Decía Gandhi: “Lo más atroz de las cosas malas de la gente mala es el silencio de la gente buena”. Este escuálido y sabio gran corazón derramó estas palabras rodeado de miles de corazones atónitos y esperanzados en la abrasadora explanada de la universidad de Delhi.
Lo dijo hace casi setenta años, un año antes de que su mínimo esqueleto fuera agujereado por un fanático. Hoy, los hijos de los hijos de los nietos de esas buenas personas se han multiplicado por diez y forman una legión inmensa de buenos corazones, que siguen el mismo curso de las cosas: ven y cierran los ojos, se estremecen ante una injusticia, vuelven la cabeza al otro lado de las arbitrariedades.
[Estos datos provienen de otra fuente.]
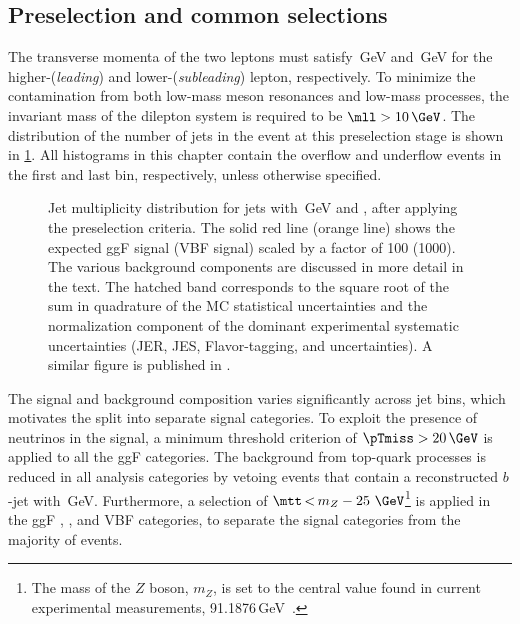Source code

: \subsection{Preselection and common selections}
\label{subsec:preselection}
The transverse momenta of the two leptons must satisfy \,GeV and \,GeV for the higher-\pT (\emph{leading}) and lower-\pT (\emph{subleading}) lepton, respectively.
To minimize the contamination from both low-mass meson resonances and low-mass \Ztautau processes, the invariant mass of the dilepton system is required to be $\mll > 10\,\GeV$.
The distribution of the number of jets in the event at this preselection stage is shown in \cref{fig:njet-dist}.
All histograms in this chapter contain the overflow and underflow events in the first and last bin, respectively, unless otherwise specified.
\begin{figure}
  \caption[Jet multiplicity distribution after the preselection.]{Jet multiplicity distribution for jets with \,GeV and , after applying the preselection criteria. The solid red line (orange line) shows the expected ggF signal (VBF signal) scaled by a factor of 100 (1000). The various background components are discussed in more detail in the text. 
  The hatched band corresponds to the square root of the sum in quadrature of the MC statistical uncertainties and the normalization component of the dominant experimental systematic uncertainties (JER, JES, Flavor-tagging, and \MET uncertainties). 
  A similar figure is published in .}
  \label{fig:njet-dist}
\end{figure}
The signal and background composition varies significantly across jet bins, which motivates the split into separate \Njet signal categories.
To exploit the presence of neutrinos in the signal, a minimum threshold criterion of $\pTmiss > 20\,\GeV$ is applied to all the ggF categories.
The background from top-quark processes is reduced in all analysis categories by vetoing events that contain a reconstructed $b$-jet with \,GeV.
Furthermore, a selection of $\mtt\,{<}\,m_Z - 25~\GeV$\footnote{The mass of the $Z$ boson, $m_Z$, is set to the central value found in current experimental measurements, 91.1876\,GeV~\cite{PDG2020}.} is applied in the ggF \OneJet, \TwoJet, and VBF \TwoJet categories, to separate the signal categories from the majority of \Zgamma events.

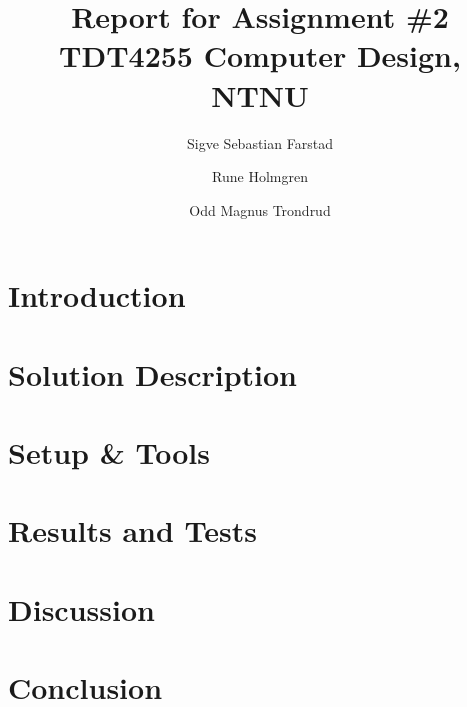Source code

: 


\title{Report for Assignment \#2 \\
TDT4255 Computer Design, NTNU}
\author{Sigve Sebastian Farstad \and
		Rune Holmgren \and
		Odd Magnus Trondrud}




\maketitle


\begin{abstract}
	
\end{abstract}

\tableofcontents

\listoffigures

\listoftables


\chapter{Introduction}


	

\chapter{Solution Description}
	

\chapter{Setup \& Tools}
	

\chapter{Results and Tests}
	

\chapter{Discussion}
	

\chapter{Conclusion}
	



{}

\nocite{*} %



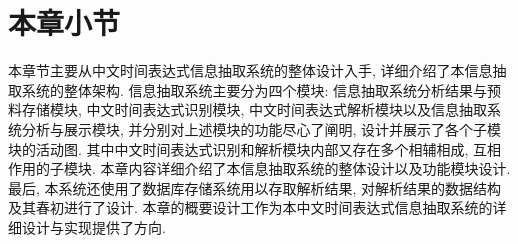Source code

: \section{本章小节}

本章节主要从中文时间表达式信息抽取系统的整体设计入手, 详细介绍了本信息抽取系统的整体架构.
信息抽取系统主要分为四个模块: 信息抽取系统分析结果与预料存储模块, 中文时间表达式识别模块, 中文时间表达式解析模块以及信息抽取系统分析与展示模块, 并分别对上述模块的功能尽心了阐明, 设计并展示了各个子模块的活动图.
其中中文时间表达式识别和解析模块内部又存在多个相辅相成, 互相作用的子模块. 本章内容详细介绍了本信息抽取系统的整体设计以及功能模块设计.
最后, 本系统还使用了数据库存储系统用以存取解析结果, 对解析结果的数据结构及其春初进行了设计. 本章的概要设计工作为本中文时间表达式信息抽取系统的详细设计与实现提供了方向.

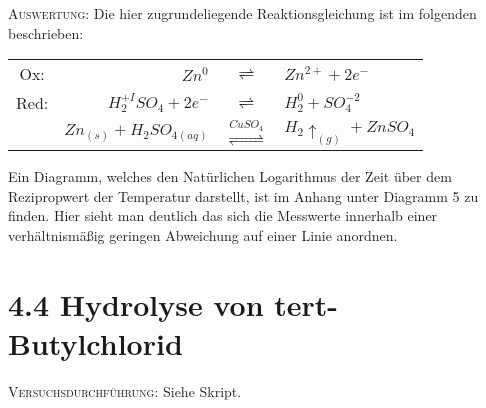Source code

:\documentclass[11pt, a4paper]{article}
\begin{document}
\textsc{Auswertung:}\hspace{8mm} Die hier zugrundeliegende Reaktionsgleichung ist im folgenden beschrieben:
\begin{center}
\begin{tabular}{crcl}
Ox: & $Zn^0$ & $\rightleftharpoons$ & $Zn^{2+}+2e^-$\\
Red: & $H_2^{+I}SO_4 + 2e^-$ & $\rightleftharpoons$ & $H_2^0 + SO_4^{-2}$\\
\hline
 & $Zn_{(s)} + H_2SO_{4(aq)}$ & $\stackrel{CuSO_4}{\rightleftharpoons}$ & $H_{2}\uparrow_{(g)} + ZnSO_4$\\
\end{tabular}
\end{center}
Ein Diagramm, welches den Natürlichen Logarithmus der Zeit über dem Rezipropwert der Temperatur darstellt, ist im Anhang unter Diagramm 5 zu finden. Hier sieht man deutlich das sich die Messwerte innerhalb einer verhältnismäßig geringen Abweichung auf einer Linie anordnen.
\newpage
\section{4.4 Hydrolyse von tert-Butylchlorid}

\textsc{Versuchsdurchführung:} Siehe Skript.\\
\end{document}
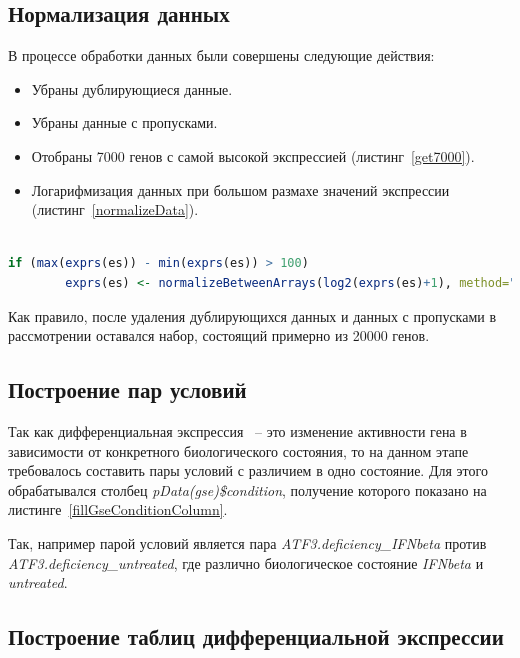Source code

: \documentclass[times,specification,annotation]{itmo-student-thesis}
\begin{document}
\subsection{Нормализация данных}

В процессе обработки данных были совершены следующие действия:
\begin{itemize}
    \item Убраны дублирующиеся данные​.
    \item Убраны данные с пропусками​.
    \item Отобраны 7000 генов с самой высокой экспрессией​ (листинг~\ref{get7000}).
    \item Логарифмизация данных при большом размахе значений экспрессии (листинг~\ref{normalizeData}).
\end{itemize}

\begin{lstlisting}[float=!h, caption={Логарифмизация данных.}, captionpos=b, label={normalizeData}, basicstyle=\footnotesize, language=R]

if (max(exprs(es)) - min(exprs(es)) > 100)
        exprs(es) <- normalizeBetweenArrays(log2(exprs(es)+1), method="quantile")

\end{lstlisting} 

Как правило, после удаления дублирующихся данных и данных с пропусками в рассмотрении оставался набор, состоящий примерно из 20000 генов.

\subsection{Построение пар условий}

Так как дифференциальная экспрессия ~-- это изменение активности гена в зависимости от конкретного биологического состояния, то на данном этапе требовалось составить пары условий с различием в одно состояние. Для этого обрабатывался столбец \textit{pData(gse)\$condition}, получение которого показано на листинге~\ref{fillGseConditionColumn}.

Так, например парой условий является пара \textit{ATF3.deficiency\_IFNbeta} против \textit{ATF3.deficiency\_untreated}, где различно биологическое состояние \textit{IFNbeta} и \textit{untreated}.

\subsection{Построение таблиц дифференциальной экспрессии}
\end{document}
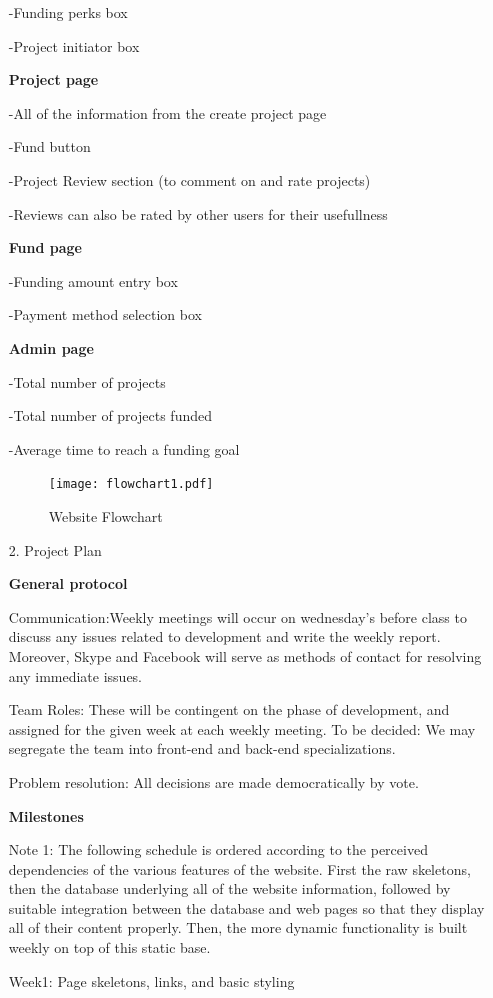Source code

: \documentclass[12pt]{article}
\begin{document}
\begin{enumerate}
-Funding perks box

-Project initiator  box

\textbf{Project page}

-All of the information from the create project page

-Fund button

-Project Review section (to comment on and rate projects)

-Reviews can also be rated by other users for their usefullness

\textbf{Fund page}

-Funding amount entry box

-Payment method selection box

\textbf{Admin page}

-Total number of projects

-Total number of projects funded

-Average time to reach a funding goal

\begin{figure}[ht!]
\centering
\texttt{[image: flowchart1.pdf]}
\caption{Website Flowchart \label{overflow}}
\end{figure}


\item[2.] Project Plan

\textbf{General protocol}

Communication:Weekly meetings will occur on wednesday's before class to discuss any issues related to development and write the weekly report. Moreover, Skype and Facebook will serve as methods of contact for resolving any immediate issues.

Team Roles: These will be contingent on the phase of development, and assigned for the given week at each weekly meeting. To be decided: We may segregate the team into front-end and back-end specializations.

Problem resolution: All decisions are made democratically by vote.

\textbf{Milestones}

Note 1: The following schedule is ordered according to the perceived dependencies of the various features of the website. First the raw skeletons, then the database underlying all of the website information, followed by suitable integration between the database and web pages so that they display all of their content properly. Then, the more dynamic functionality is built weekly on top of this static base. 

Week1: Page skeletons, links, and basic styling


\end{enumerate}
\end{document}
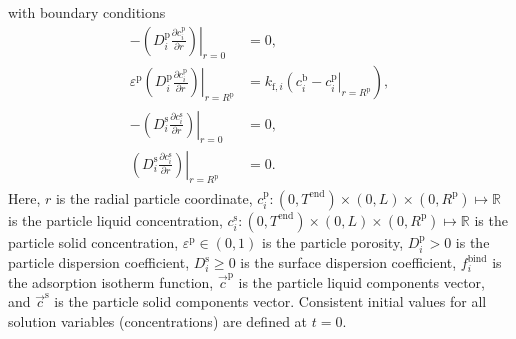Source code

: \documentclass{article}
\begin{document}
with boundary conditions
\begin{align}
- \left. \left( D^{\mathrm{p}}_{i} \frac{\partial c^{\mathrm{p}}_{i}}{\partial r} \right) \right|_{r=0}
&= 0, \\
\varepsilon^{\mathrm{p}} \left. \left( D^{\mathrm{p}}_{i} \frac{\partial c^{\mathrm{p}}_{i}}{\partial r} \right)\right|_{r = R^{\mathrm{p}}_{}}
               &= k_{\mathrm{f},i} \left. \left( c^{\mathrm{b}}_i - c^{\mathrm{p}}_{i} \right|_{r = R^{\mathrm{p}}_{}} \right),\\
-\left( \left. D^{\mathrm{s}}_{i} \frac{\partial c^{\mathrm{s}}_{i}}{\partial r} \right) \right|_{r=0}
&= 0, \\
\left( \left. D^{\mathrm{s}}_{i} \frac{\partial c^{\mathrm{s}}_{i}}{\partial r} \right) \right|_{r = R^{\mathrm{p}}_{}}
&= 0.
\end{align}
Here, $r$ is the radial particle coordinate, $c^\mathrm{p}_i\colon  (0, T^\mathrm{end}) \times (0, L)\times (0, R^{\mathrm{p}}) \mapsto \mathbb{R}$ is the particle liquid concentration, $c^\mathrm{s}_i\colon  (0, T^\mathrm{end}) \times (0, L)\times (0, R^{\mathrm{p}}) \mapsto \mathbb{R}$ is the particle solid concentration, $\varepsilon^\mathrm{p}\in (0, 1)$ is the particle porosity, $D^\mathrm{p}_i> 0$ is the particle dispersion coefficient, $D^\mathrm{s}_i\geq 0$ is the surface dispersion coefficient, $f^\mathrm{bind}_i$ is the adsorption isotherm function, $\vec{c}^\mathrm{p}$ is the particle liquid components vector, and $\vec{c}^\mathrm{s}$ is the particle solid components vector.
Consistent initial values for all solution variables (concentrations) are defined at $t = 0$.
\end{document}
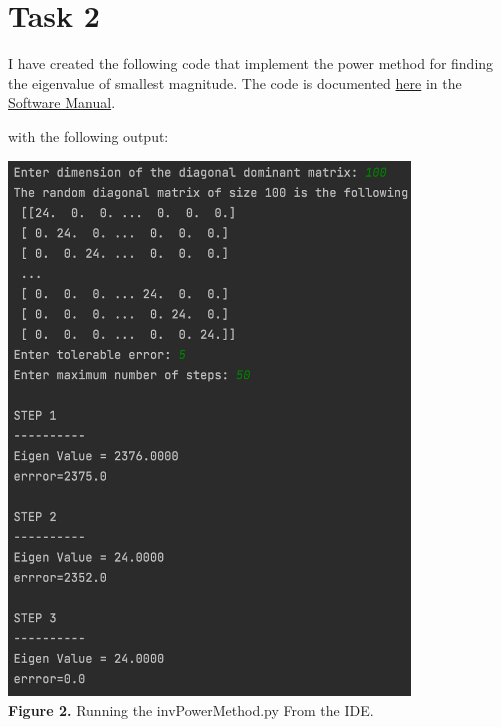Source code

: \documentclass{article}
\begin{document}
\section*{Task 2}
I have created the following code that implement the power method for finding the eigenvalue of smallest magnitude. The code is documented \href{https://github.com/GoByMark/math4610/blob/main/Homework_Tasks/Tasksheet_10/src/invPowerMethod.py}{here} in the \href{https://github.com/GoByMark/math4610/blob/main/Homework_Tasks/Software_Manual/Software_Manual_toc.md}{Software Manual}.


\newpage

with the following output:
\begin{center}
\includegraphics[width=0.8\textwidth]{Screenshots/2.png}\\
{\bf Figure 2.} Running the invPowerMethod.py From the IDE.
\end{center}

\newpage
\end{document}
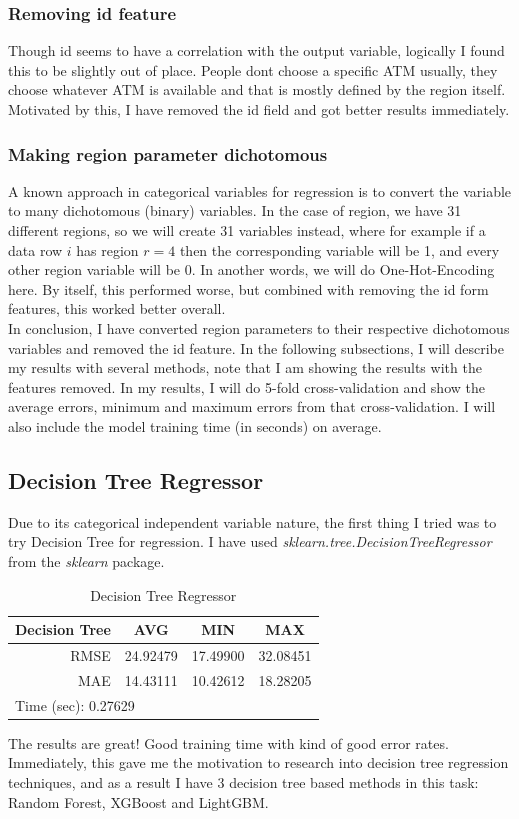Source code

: \documentclass[11pt,reqno]{amsart}
\begin{document}
\subsubsection{Removing id feature}
Though id seems to have a correlation with the output variable, logically I found this to be slightly out of place. People dont choose a specific ATM usually, they choose whatever ATM is available and that is mostly defined by the region itself. Motivated by this, I have removed the id field and got better results immediately.
\subsubsection{Making region parameter dichotomous}
A known approach in categorical variables for regression is to convert the variable to many dichotomous (binary) variables. In the case of region, we have 31 different regions, so we will create 31 variables instead, where for example if a data row  $i$ has region $r=4$ then the corresponding variable will be 1, and every other region variable will be 0. In another words, we will do One-Hot-Encoding here. By itself, this performed worse, but combined with removing the id form features, this worked better overall. \\

In conclusion, I have converted region parameters to their respective dichotomous variables and removed the id feature. In the following subsections, I will describe my results with several methods, note that I am showing the results with the features removed. In my results, I will do 5-fold cross-validation and show the average errors, minimum and maximum errors from that cross-validation. I will also include the model training time (in seconds) on average.

\subsection{Decision Tree Regressor}
Due to its categorical independent variable nature, the first thing I tried was to try Decision Tree for regression. I have used \textit{sklearn.tree.DecisionTreeRegressor} from the \textit{sklearn} package. 
\begin{table}[]
\begin{tabular}{|c|l|l|l|}
\hline
Decision Tree & \multicolumn{1}{c|}{AVG} & \multicolumn{1}{c|}{MIN} & \multicolumn{1}{c|}{MAX} \\ \hline
\multicolumn{1}{|r|}{RMSE} & 24.92479 & 17.49900 & 32.08451 \\ \hline
\multicolumn{1}{|r|}{MAE} & 14.43111 & 10.42612 & 18.28205 \\ \hline
\multicolumn{4}{|l|}{Time (sec): 0.27629} \\ \hline
\end{tabular}
\caption{Decision Tree Regressor}
\label{tab:decisiontree}
\end{table}
The results are great! Good training time with kind of good error rates. Immediately, this gave me the motivation to research into decision tree regression techniques, and as a result I have 3 decision tree based methods in this task: Random Forest, XGBoost and LightGBM.
\end{document}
No hacen nada.
En este territorio patrio, en la Hispania fértil que habitaron los romanos y luego los musulmanes, las decenas de millones de impolutos y bondadosos corazones nos hemos acostumbrados al arte de mirar a la esquina contraria sin que se nos cayese el anillo del dedo.
Estamos acostumbrados a ver las cuchillas del dolor tan cerca, que hasta el dolor nos parece un buen vecino. Le saludamos, componemos la mueca más cínica y nos alejamos de allí como si la tragedia viviera muy cerca de Neptuno.
Vivimos en un país de indiferentes cuya sensibilidad se encuentra tan dormida que se olvidó para siempre. Vivimos así, escuchando el silencio fúnebre de las buenas personas y la estridente música que componen los malvados.
Por eso atacamos a quien dice LA VERDAD, a esos pobres locos desarrapados que se asoman al atril de los políticos señalando sin pudor a la horda de fariseos que hemos votado y tanto daño hace con sus mentiras vaporosas. Vivimos muy bien en la cárcel de los cobardes. No molestamos. Somos esos hijos que vieron matar a Gandhi siempre dispuestos a seguir pasando página.